None of that filter would exist if I had shipped the audio to a bigger model in a data center. I traded raw accuracy for privacy, then paid the trade back in code. That is the deal, and you should know the deal before you call something private. This is normal engineering: you pick the constraint that matters, then you do the work the constraint asks for.

What you get when the AI keeps your data on your machine

What you get is worth the bill. The call stays yours. The thing runs with no monthly fee for the listening, because nobody is renting me a server to do it. And it is fast, because the audio is not making a round trip to another continent and back.

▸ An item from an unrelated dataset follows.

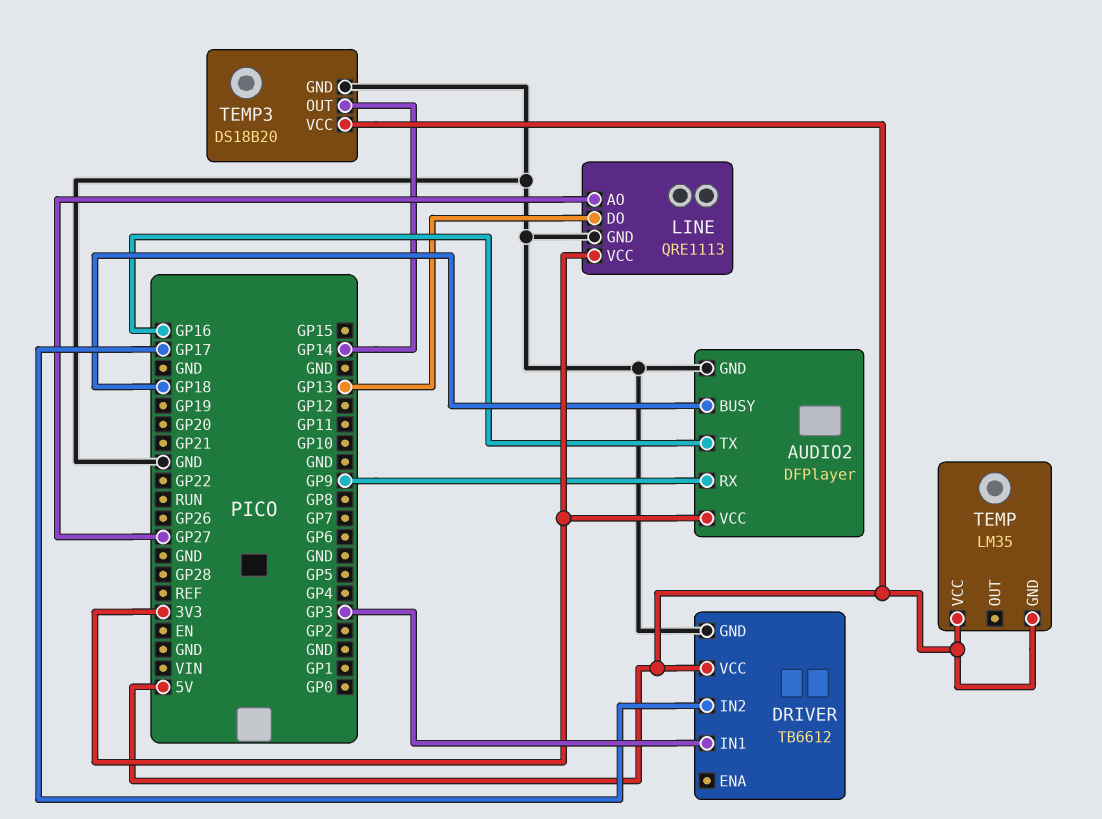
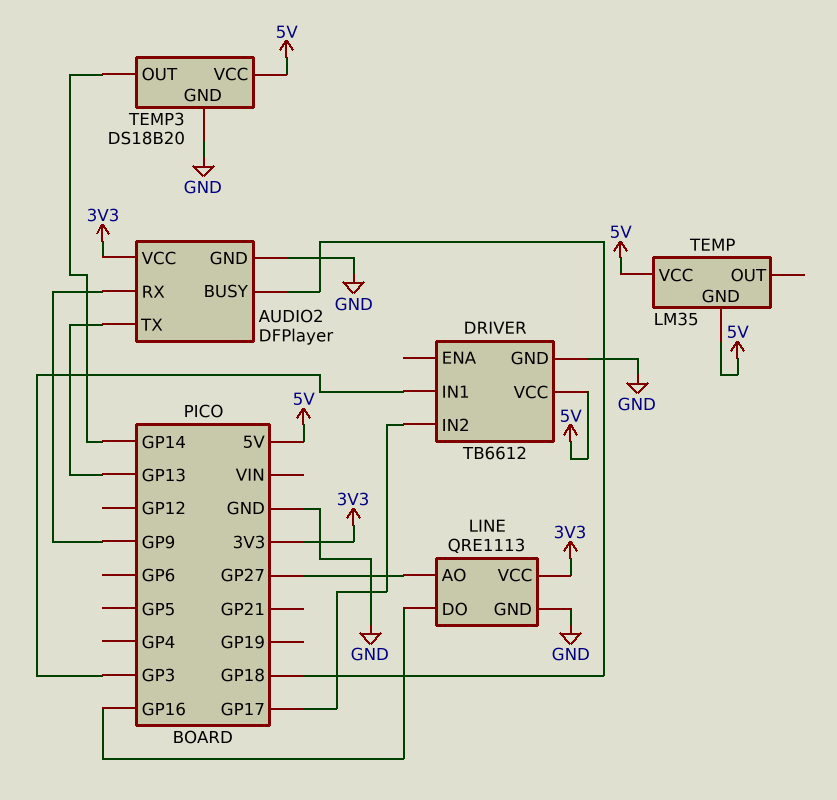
AUDIO2 pin TX: GP16 -> GP13
LINE pin DO: GP13 -> GP16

Words land on the screen about four seconds after they are spoken, and a copilot that tells you what to say is useless if it answers a minute late.

There is a second filter in the product, and it taught me the same lesson from the other side. Once the transcript goes out and a suggestion comes back, that suggestion has to sound like a person. So the reply layer bans the tells. No “great question.” No “I would be happy to.” No restating what the other person just said to prove you were listening. A statement, not a stalling question. The first filter strips the machine out of the ears. The second strips the machine out of the mouth. Same discipline, run twice.

That is the part people miss about building with AI right now. The model is the easy half. The judgment is deciding what never to send, and what never to say. I make that call on purpose, and I make it the same way every time.

Keep the voices on the machine. Send the words, not the wire.

Frequently asked questions

What is on-device (local) AI?

It is AI that runs on your own hardware, your laptop or phone, instead of on a remote server. In this copilot, the speech-to-text model runs locally, so the audio of a call is turned into text on the machine and is never uploaded.

Is on-device AI actually more private than cloud AI?

Yes, and in a way you can verify rather than take on faith. When the audio never leaves your device, there is no server copy to leak, subpoena, or misuse. The privacy comes from the architecture, not from a policy promising good behavior.

What is the downside of running AI models locally?

A model small enough to run in real time on a laptop is less accurate than a large cloud model. It mishears more, and when it has nothing clear to transcribe it tends to invent filler. You make up for that with extra engineering, mainly a filter that removes the junk before it reaches the screen.

Why do small speech models produce phrases like “thank you for watching”?

Because they were trained on enormous amounts of internet video. When the audio is silent or noisy and the model is unsure, it falls back on the phrases it saw most often in that training data, which is why captions like “thank you for watching” or “please subscribe” leak out of silence.

Is local AI fast enough for real-time use?

It can be faster, because there is no round trip to a distant server. In this build, transcribed words appear about four seconds after they are spoken, which is quick enough for a live call where a late suggestion is a useless one.